The difference between global and national leaders does not reside in specific policies, such as free trade or a country’s international role and its military presence abroad. Those are issues over which wise individuals can have reasonable disputes, and often agreement is found across political aisles. It would be simplistic therefore to insist that national leaders, by virtue of elevating their own nations’ interests above all else, espouse commercial protectionism, withdrawal from the world, or an abdication of the use of force. Some do, but not all, the same way that some leaders who seem more concerned about global challenges (usually defined by nouns, rather than actors: climate change, poverty, population growth, and so on) do not in unison support free trade or military intervention and support for allies.

Rather, the difference lies in whom a leader considers his community—the group he seeks to protect and whose welfare he wants to promote.
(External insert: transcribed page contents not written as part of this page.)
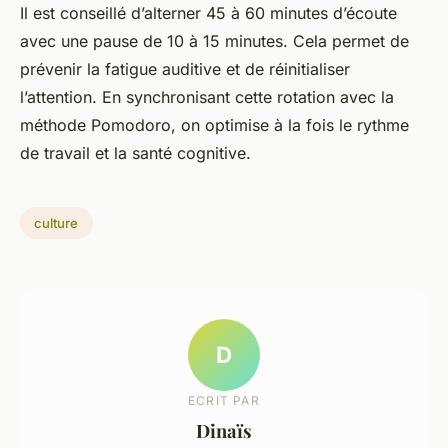
Il est conseillé d’alterner 45 à 60 minutes d’écoute
avec une pause de 10 à 15 minutes. Cela permet de
prévenir la fatigue auditive et de réinitialiser
l’attention. En synchronisant cette rotation avec la
méthode Pomodoro, on optimise à la fois le rythme
de travail et la santé cognitive.
culture
D
ECRIT PAR
Dinaïs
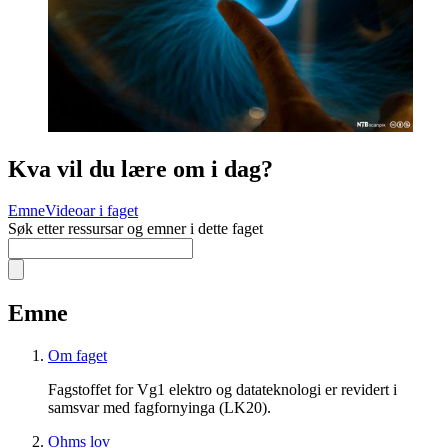
Kva vil du lære om i dag?
Emne
Videoar i faget
Søk etter ressursar og emner i dette faget
Emne
Om faget
Fagstoffet for Vg1 elektro og datateknologi er revidert i
samsvar med fagfornyinga (LK20).
Ohms lov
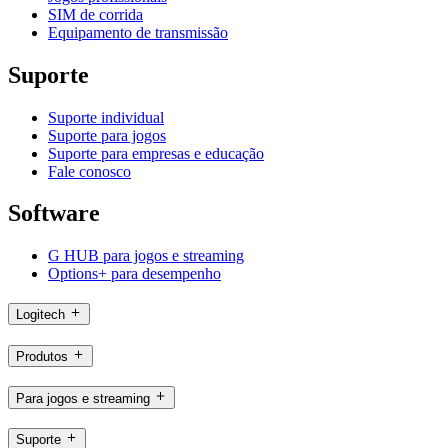
SIM de corrida
Equipamento de transmissão
Suporte
Suporte individual
Suporte para jogos
Suporte para empresas e educação
Fale conosco
Software
G HUB para jogos e streaming
Options+ para desempenho
Logitech
Produtos
Para jogos e streaming
Suporte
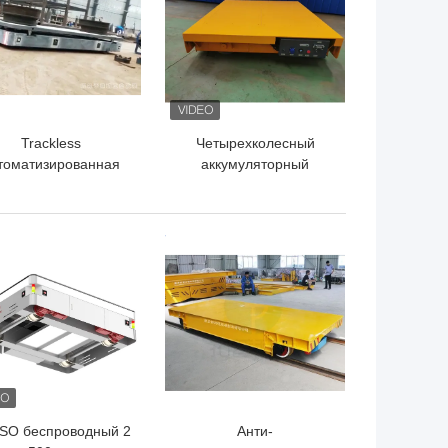
Trackless
Четырехколесный
томатизированная
аккумуляторный
направленная
транспортный тележ
вагонетка Agv
Industrial Heavy Duty
дистанционного
Transporter 25t
ШАЯ ЦЕНА
ЛУЧШАЯ ЦЕНА
равления тележек
15tons
ергосберегающая
ISO беспроводный 2
Анти-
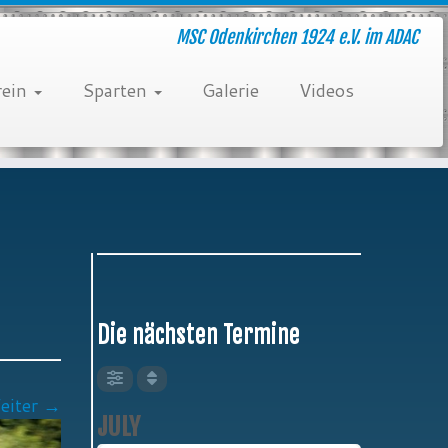
MSC Odenkirchen 1924 e.V. im ADAC
rein
Sparten
Galerie
Videos
Die nächsten Termine
eiter →
JULY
Political leadership requires discrimination. A leader in charge of a state has to determine whom he will defend and whose welfare he will seek to promote. This is what sustains his legitimacy and appeal, and it is the primary task of a political leader. Much of the current leadership at the helm in the West has, as Peggy Noonan observed, detached itself “from the bottom, feeling little loyalty to it or affiliation with it.”

And the plebs are returning the favor.